A RAre double bill of Early Stoppard superbly performed
Posted on 20th March 2026
Director Paul Baker has gathered his A team together for Tom Stoppard’s The Real Inspector Hound with some of the finest acting talent RoughCast Theatre Company has to offer. The play is a typical Stoppard, full of twists and meta commentary, all packed into an economical run time of just over an hour.
No doubt keen to give their healthy sized audience value for money, the company started the evening with something akin to a support slot. A Separate Peace was written for television in the mid-sixties, reportedly to accompany a BBC documentary about chess players. It’s an opaque drama about a man who books himself into a hospital despite being well, and then books himself out again. It’s a minor work that, but for Stoppard’s reputation, would surely have been lost to the passage of time. What set apart RoughCast’s production was a superb central performance from Grant Filshill, as the patient John Brown, whose inscrutable need for isolation is helped along the way by a nicely underplayed Barry Givens as a bewildered doctor and a classic matronly turn from Pat Parris. Nothing much happens, or indeed is explained, which is more than be said for The Real Inspector Hound.

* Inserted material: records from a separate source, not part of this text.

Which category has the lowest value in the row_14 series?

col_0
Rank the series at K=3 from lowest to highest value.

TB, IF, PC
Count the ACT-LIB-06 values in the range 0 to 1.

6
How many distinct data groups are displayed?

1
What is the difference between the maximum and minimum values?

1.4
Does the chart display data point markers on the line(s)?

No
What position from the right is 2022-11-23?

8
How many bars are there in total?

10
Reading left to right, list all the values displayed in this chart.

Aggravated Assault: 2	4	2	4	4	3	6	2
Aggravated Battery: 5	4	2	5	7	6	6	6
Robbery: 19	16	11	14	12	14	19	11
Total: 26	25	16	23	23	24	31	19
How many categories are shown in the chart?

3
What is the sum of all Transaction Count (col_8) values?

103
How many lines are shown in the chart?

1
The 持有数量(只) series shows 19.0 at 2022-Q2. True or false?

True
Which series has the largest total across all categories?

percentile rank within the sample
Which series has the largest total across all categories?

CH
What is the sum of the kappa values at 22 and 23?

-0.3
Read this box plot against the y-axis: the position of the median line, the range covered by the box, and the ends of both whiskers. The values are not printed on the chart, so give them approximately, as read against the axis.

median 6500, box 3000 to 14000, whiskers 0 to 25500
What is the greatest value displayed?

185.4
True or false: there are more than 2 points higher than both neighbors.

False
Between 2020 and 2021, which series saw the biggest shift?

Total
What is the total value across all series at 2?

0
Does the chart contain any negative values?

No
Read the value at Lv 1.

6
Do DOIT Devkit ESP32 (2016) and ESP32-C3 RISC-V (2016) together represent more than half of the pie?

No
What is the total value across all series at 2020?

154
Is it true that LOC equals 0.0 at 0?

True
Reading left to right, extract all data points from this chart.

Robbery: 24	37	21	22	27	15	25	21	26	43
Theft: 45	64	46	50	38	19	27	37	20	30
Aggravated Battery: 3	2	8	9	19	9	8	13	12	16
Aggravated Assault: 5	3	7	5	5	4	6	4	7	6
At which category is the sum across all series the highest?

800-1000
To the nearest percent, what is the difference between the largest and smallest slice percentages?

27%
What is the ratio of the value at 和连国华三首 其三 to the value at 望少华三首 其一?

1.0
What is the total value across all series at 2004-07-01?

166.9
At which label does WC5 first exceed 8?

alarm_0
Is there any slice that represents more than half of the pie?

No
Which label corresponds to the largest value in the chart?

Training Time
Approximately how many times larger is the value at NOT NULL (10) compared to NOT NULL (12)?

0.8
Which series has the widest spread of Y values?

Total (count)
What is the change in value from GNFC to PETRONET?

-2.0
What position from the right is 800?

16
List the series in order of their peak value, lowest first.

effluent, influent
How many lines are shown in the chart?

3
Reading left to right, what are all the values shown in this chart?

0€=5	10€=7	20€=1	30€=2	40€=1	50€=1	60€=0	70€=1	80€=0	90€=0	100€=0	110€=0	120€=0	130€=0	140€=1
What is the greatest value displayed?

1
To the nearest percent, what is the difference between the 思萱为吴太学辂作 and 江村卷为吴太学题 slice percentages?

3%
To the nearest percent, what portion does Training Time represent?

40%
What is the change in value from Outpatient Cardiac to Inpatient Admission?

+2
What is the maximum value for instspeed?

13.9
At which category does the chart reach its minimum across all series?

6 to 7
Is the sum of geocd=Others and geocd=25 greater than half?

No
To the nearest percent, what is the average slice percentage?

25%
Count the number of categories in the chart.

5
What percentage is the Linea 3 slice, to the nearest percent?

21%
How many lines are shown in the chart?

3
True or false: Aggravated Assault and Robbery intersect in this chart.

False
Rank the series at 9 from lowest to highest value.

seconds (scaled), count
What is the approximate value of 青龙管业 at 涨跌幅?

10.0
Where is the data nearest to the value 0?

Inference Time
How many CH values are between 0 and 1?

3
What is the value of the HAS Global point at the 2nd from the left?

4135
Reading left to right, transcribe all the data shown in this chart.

There are explanations aplenty from Simon Evans and Peter Long, the double act we didn’t realise we’ve all been waiting for. The two of them have great fun delivering Stoppard’s withering deconstruction of theatre criticism. The grotesque lasciviousness of Long’s character hasn’t aged well, even as a comic device, but Evans’s outpouring of pretention still rings horribly true. Has there ever been, Stoppard seems to be saying, a more pompous, pointless way to waste words that someone banging on about their reaction to a play? Oh dear. What they are reviewing is a play within a play that they, and we, are watching. The cast of the first half also pop up again, most notable of which is the spiky, barbed relationship between Sara Curtis and Sarah Yaxley, the latter displaying a particularly fine talent for absurdist comedy. This being Stoppard, matters swiftly become increasingly convoluted as the play turns in on itself. To say more would be to spoil much of the fun, though I will say Mark Burridge is remarkably adept when it comes to driving a wheelchair, with or without a moustache.
This was a jolly revival of a typically convoluted, and somewhat dated, offering from Stoppard that was elevated by a first rate cast, tightly directed.